BEGIN RECORDS FOR THE EXERCISE

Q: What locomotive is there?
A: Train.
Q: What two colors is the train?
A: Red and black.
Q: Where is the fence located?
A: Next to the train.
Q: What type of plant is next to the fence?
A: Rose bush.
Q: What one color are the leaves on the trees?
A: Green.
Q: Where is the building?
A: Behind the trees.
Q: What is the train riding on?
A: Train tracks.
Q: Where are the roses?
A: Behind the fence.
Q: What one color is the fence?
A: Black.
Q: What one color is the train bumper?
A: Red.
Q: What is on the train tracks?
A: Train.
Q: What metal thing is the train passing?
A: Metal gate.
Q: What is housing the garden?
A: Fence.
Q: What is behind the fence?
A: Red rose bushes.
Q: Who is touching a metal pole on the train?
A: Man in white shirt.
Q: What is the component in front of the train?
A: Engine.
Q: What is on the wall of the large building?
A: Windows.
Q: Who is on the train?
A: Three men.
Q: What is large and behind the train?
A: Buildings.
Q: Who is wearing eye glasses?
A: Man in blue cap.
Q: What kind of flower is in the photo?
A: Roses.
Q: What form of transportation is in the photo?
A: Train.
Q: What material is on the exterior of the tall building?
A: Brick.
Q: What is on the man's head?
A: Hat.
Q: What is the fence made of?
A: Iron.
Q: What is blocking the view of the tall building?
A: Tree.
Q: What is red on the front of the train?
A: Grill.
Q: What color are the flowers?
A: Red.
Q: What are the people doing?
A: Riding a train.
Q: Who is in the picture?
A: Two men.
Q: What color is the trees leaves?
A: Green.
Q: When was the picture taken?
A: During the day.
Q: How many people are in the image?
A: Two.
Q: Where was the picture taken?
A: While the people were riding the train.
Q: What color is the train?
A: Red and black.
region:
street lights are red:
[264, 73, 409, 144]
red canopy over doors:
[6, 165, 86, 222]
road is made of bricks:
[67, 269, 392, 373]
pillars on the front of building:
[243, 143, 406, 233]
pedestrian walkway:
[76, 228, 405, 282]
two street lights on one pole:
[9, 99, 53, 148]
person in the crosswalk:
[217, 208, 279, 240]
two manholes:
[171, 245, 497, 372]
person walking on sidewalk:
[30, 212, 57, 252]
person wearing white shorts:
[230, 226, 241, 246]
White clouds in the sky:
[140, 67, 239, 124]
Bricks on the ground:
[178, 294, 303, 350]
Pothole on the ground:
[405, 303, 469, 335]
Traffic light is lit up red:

END RECORDS FOR THE EXERCISE
BEGIN RECORDS FOR THE EXERCISE

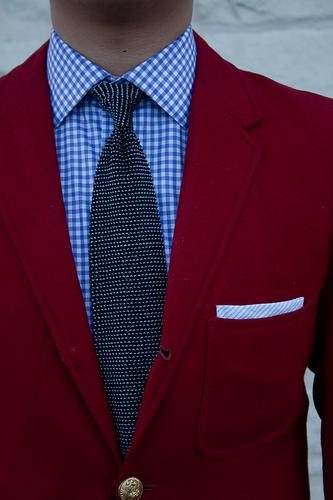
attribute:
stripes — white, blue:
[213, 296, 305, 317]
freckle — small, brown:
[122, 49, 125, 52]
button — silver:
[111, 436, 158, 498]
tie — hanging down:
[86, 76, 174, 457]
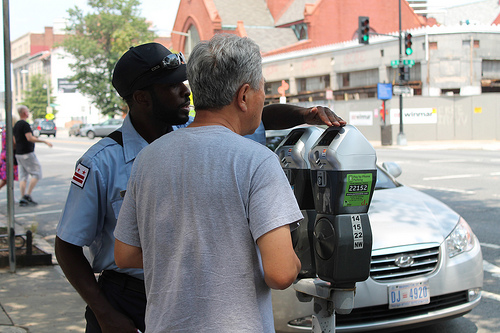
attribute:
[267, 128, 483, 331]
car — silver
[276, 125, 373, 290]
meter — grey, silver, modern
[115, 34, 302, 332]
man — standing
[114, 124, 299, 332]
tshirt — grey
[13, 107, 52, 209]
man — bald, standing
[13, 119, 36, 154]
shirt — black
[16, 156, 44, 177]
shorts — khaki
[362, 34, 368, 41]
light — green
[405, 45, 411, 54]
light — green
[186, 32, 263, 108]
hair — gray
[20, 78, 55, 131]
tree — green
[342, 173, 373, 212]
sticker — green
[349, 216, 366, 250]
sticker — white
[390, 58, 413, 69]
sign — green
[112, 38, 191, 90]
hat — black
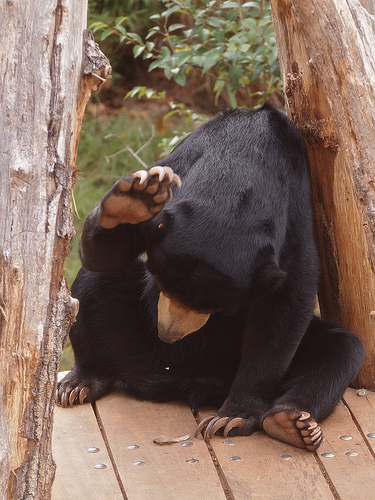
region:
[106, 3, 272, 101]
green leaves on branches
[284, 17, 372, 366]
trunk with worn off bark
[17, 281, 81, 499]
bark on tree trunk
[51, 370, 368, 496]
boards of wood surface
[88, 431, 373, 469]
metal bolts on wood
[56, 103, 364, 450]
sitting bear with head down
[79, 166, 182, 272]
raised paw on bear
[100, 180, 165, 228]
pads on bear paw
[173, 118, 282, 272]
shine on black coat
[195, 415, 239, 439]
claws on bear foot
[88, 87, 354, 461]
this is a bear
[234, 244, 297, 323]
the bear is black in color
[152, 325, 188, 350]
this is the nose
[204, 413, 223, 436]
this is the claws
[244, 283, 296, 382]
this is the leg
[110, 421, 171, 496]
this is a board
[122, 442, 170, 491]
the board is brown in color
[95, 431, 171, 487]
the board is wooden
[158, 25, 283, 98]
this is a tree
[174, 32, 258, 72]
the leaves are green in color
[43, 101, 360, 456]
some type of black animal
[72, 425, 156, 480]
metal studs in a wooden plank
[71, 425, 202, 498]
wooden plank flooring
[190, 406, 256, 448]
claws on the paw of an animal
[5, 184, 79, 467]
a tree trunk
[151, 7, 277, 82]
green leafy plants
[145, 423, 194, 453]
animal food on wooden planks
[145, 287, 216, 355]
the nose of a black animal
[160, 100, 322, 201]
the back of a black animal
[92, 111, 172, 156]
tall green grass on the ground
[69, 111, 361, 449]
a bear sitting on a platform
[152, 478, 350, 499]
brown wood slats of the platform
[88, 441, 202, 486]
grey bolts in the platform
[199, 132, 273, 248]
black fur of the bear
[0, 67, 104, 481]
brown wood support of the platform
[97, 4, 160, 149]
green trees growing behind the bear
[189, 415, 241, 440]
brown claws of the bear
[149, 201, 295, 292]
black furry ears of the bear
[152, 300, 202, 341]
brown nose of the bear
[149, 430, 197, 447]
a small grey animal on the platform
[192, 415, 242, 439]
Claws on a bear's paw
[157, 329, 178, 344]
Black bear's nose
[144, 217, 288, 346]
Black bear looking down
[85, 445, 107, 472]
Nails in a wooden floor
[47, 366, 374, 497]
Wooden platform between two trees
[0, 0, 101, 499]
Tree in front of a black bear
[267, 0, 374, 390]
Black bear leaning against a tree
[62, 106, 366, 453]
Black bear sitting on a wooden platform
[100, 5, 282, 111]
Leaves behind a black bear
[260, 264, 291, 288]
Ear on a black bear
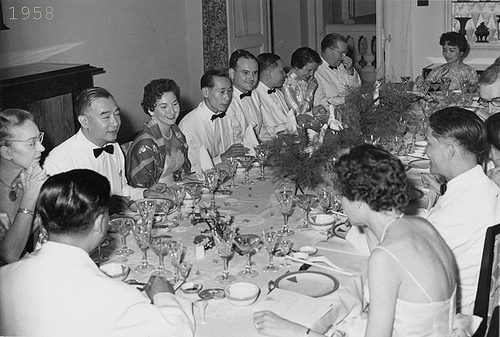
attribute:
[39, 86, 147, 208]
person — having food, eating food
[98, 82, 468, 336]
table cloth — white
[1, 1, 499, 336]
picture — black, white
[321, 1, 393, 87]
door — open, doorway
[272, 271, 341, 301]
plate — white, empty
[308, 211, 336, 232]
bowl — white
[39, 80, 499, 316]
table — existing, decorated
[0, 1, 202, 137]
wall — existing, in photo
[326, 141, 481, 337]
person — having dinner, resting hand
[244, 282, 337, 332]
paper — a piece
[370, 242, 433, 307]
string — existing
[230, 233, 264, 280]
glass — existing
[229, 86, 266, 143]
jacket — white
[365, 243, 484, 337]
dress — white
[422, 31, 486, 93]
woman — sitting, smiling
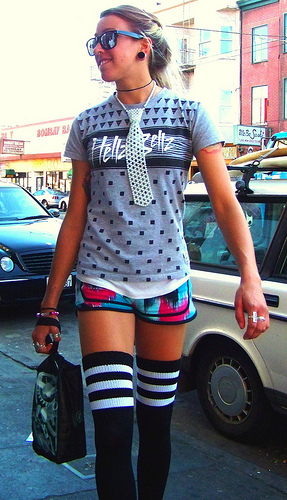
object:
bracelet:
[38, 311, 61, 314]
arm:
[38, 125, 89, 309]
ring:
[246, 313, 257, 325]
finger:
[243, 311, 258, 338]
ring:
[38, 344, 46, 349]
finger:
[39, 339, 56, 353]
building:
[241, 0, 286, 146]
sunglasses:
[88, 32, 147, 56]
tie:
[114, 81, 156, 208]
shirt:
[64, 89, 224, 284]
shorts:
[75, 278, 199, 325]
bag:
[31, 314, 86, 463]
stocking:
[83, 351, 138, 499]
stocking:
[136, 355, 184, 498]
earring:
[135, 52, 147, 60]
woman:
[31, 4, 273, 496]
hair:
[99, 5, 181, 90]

END RECORDS FOR THE EXERCISE

Please count how many lines of the data above contain the string "wall", with case counting, and reply with only that number.

2